Studio delivers 60 minutes of spectacular visual effects, including epic battles, destruction and Clegane brothers fight on final three episodes of HBO’s hit fantasy adventure series, ‘Game of Thrones.’
Scanline VFX has just shared with AWN an exceptional visual effects breakdown reel, images, and detailed description of their work on the final three episodes of HBO’s epic fantasy-adventure series, Game of Thrones Season 8. Scanline’s team delivered 615 shots, over 60 minutes in total, of high-end visual effect used in a number of sequences throughout Episodes 4-6, working for over a year in close collaboration with HBO and Game of Thrones in-house VFX and post-production teams led by Joe Bauer and Steve Kullback.
According to Mohsen Mousavi, VFX supervisor at Scanline who received an Emmy Award nomination this year for his Game of Thrones work, “In Episode 5, we tackled the Battle of King’s Landing, which includes full digital environment, Danny’s [Daenerys Targaryen] attack on the scorpions, city gate and the streets, destruction of Red Keep, ground coverage of Arya and John as well as the iconic Clegane brothers’ fight. In Episode 6, Scanline created a full 360 digital environment of the King’s Landing aftermath leading into the majestic confrontation of John and the dragon outside Red Keep and the throne melt sequence. Additionally, in Episode 4, we covered the digital King's Landing around Danny and Cersie’s confrontation, followed by Messenia’s death.”

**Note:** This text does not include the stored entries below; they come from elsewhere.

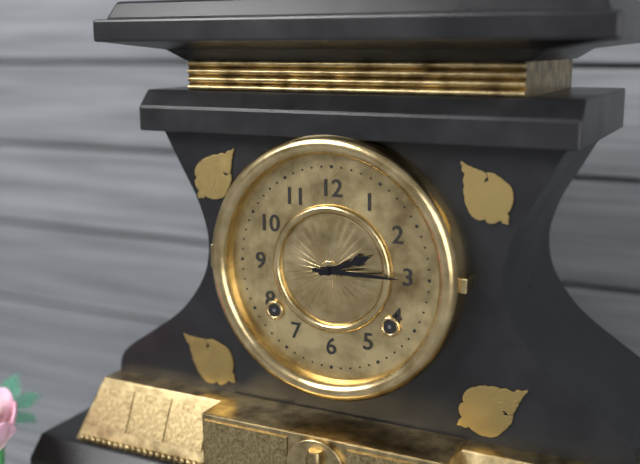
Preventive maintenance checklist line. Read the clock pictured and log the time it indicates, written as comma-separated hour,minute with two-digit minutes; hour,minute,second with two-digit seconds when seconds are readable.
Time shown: 2,15
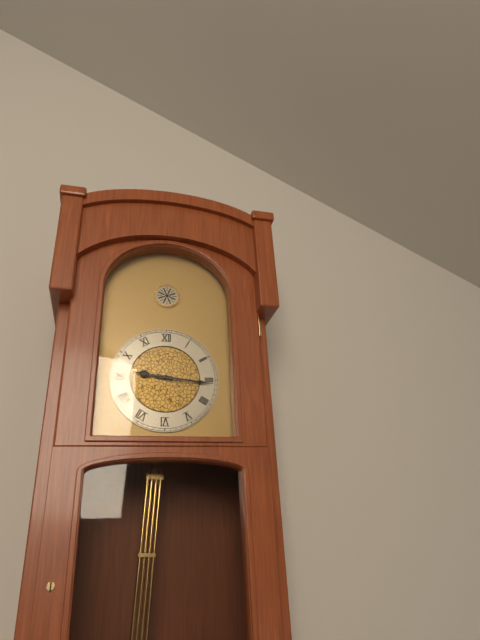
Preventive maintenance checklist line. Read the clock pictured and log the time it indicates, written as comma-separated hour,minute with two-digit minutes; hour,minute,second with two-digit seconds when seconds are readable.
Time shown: 9,16
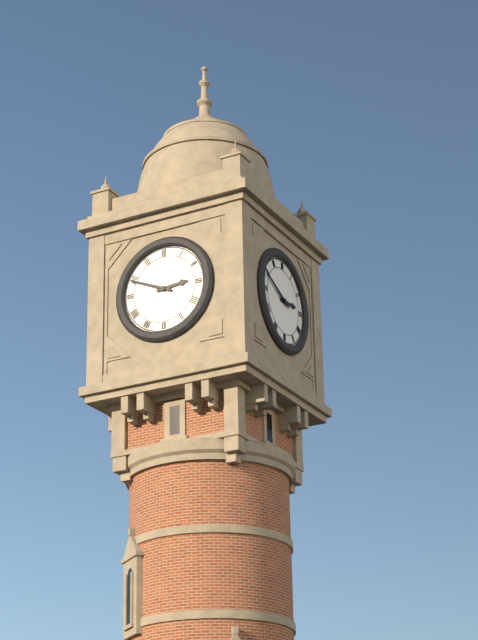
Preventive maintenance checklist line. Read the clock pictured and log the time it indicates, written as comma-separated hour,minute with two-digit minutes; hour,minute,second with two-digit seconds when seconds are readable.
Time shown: 2,49
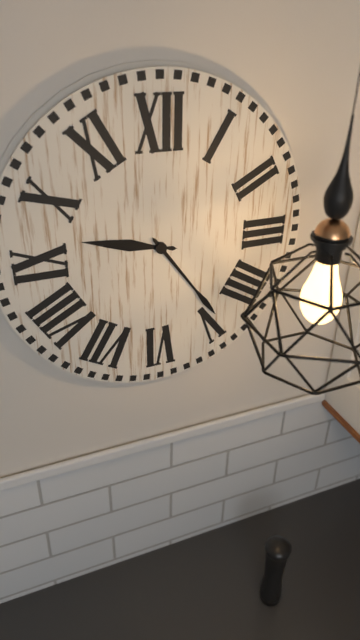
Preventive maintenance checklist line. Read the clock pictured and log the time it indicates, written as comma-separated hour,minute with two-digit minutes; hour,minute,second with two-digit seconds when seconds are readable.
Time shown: 9,24
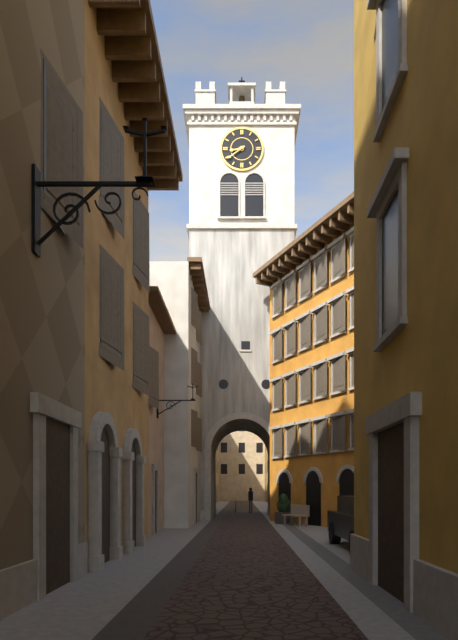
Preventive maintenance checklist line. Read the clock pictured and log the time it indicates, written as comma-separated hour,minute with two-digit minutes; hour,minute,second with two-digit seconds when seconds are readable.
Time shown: 8,39
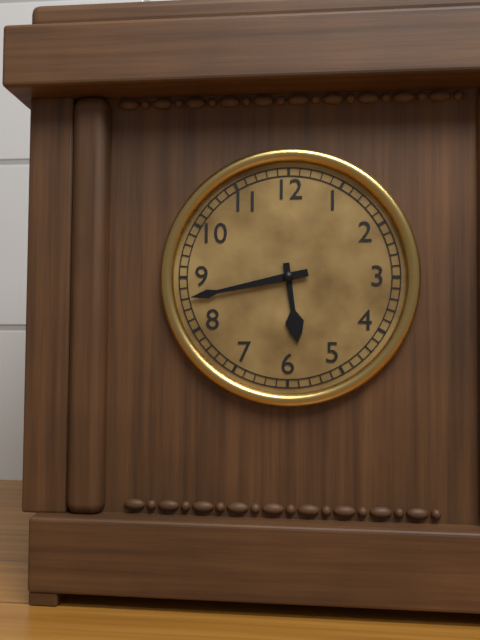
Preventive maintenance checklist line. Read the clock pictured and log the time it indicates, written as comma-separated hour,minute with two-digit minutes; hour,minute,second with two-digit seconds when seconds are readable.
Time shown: 5,43
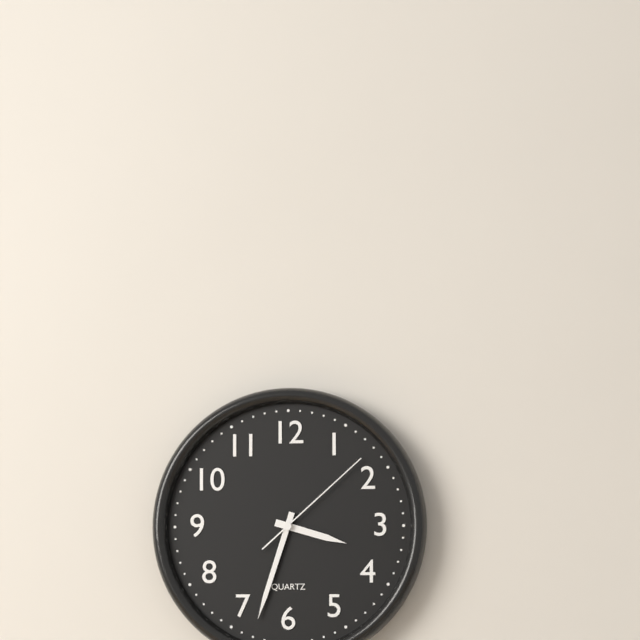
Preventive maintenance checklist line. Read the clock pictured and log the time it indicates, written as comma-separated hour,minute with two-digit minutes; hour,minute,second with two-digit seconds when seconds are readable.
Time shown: 3,33,08
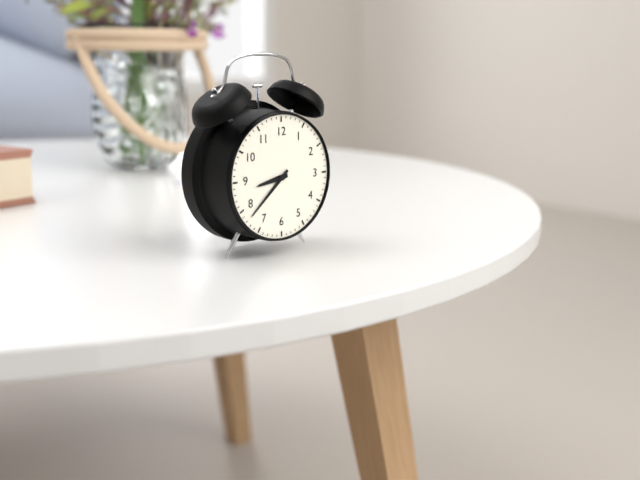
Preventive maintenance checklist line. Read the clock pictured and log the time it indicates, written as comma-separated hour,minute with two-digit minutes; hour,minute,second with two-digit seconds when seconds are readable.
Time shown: 8,38
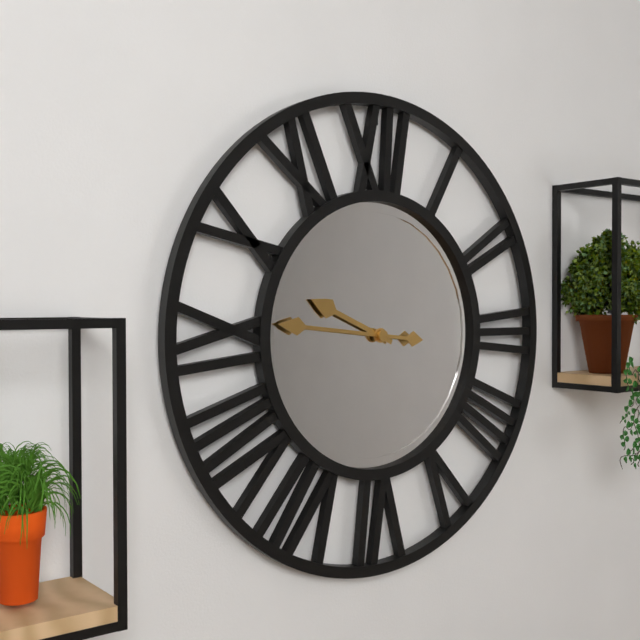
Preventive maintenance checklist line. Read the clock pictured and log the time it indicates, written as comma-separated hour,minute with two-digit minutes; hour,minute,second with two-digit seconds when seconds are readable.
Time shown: 9,46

One of the show's hallmarks has been the realism and believability of its depiction of George R.R. Martin’s fantasy world filled with magic, mythology and fire breathing dragons. “Scanline’s challenge was to stay true to the show’s visual legacy, but on a much wider scale involving a much more complex narrative,” Mousavi explains. “The visual effects work on Game of Thrones is not about that fantastical look. It is about getting every shot in the sequence seamless. The goal is to go for the realistic look, staying away from over-expressed and over-dramatized composition that might look good, but would overtake the narrative and take you out of the story.”
In its depiction of epic battle of King’s Landing for Episodes 5 and 6, Scanline created an entire CG city to support the expansive and detailed destruction sequences. “Historically through the years, King’s Landing was based on and shot at Dubrovnik in Croatia,” Mousavi shares. “However, the complexity of Episode 5 and Episode 6 required Scanline to build a full CG version of King’s Landing. The Battle of King’s Landing unfolds on a variety of locations across the city. We needed to make sure that the environment was covering all the angles with a high degree of consistency and continuity from shot to shot. The digital King’s Landing was engineered in a way that could technically undergo various stages of destruction throughout the episodes.”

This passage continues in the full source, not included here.